*** Block opens ***
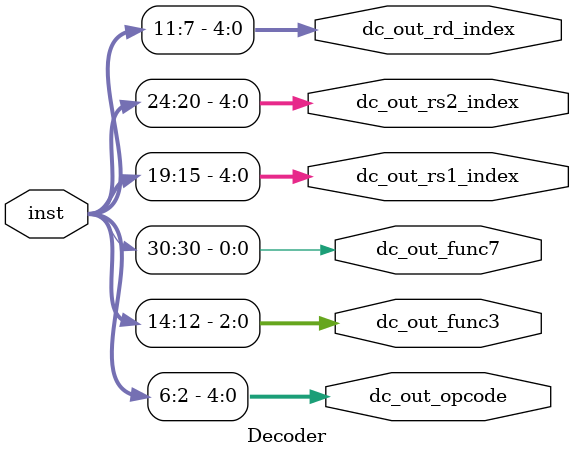
<source format=v>
module Decoder(
    input [31:0] inst,
    output [4:0] dc_out_opcode,
    output [2:0] dc_out_func3,
    output dc_out_func7,
    output [4:0] dc_out_rs1_index,
    output [4:0] dc_out_rs2_index,
    output [4:0] dc_out_rd_index
);
    assign dc_out_opcode = inst [6:2];
    assign dc_out_func3 = inst [14:12];
    assign dc_out_func7 = inst [30];
    assign dc_out_rs1_index = inst [19:15];
    assign dc_out_rs2_index = inst [24:20];
    assign dc_out_rd_index = inst [11:7];
endmodule
</source>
*** Block closes ***
# WHAT YOU NEED TO DO:
Reproduce the whole listing verbatim. Pictures stay out of the copy.

# REPLY TO THE TASK:
<source format=v>
module Decoder(
    input [31:0] inst,
    output [4:0] dc_out_opcode,
    output [2:0] dc_out_func3,
    output dc_out_func7,
    output [4:0] dc_out_rs1_index,
    output [4:0] dc_out_rs2_index,
    output [4:0] dc_out_rd_index
);
    assign dc_out_opcode = inst [6:2];
    assign dc_out_func3 = inst [14:12];
    assign dc_out_func7 = inst [30];
    assign dc_out_rs1_index = inst [19:15];
    assign dc_out_rs2_index = inst [24:20];
    assign dc_out_rd_index = inst [11:7];
endmodule
</source>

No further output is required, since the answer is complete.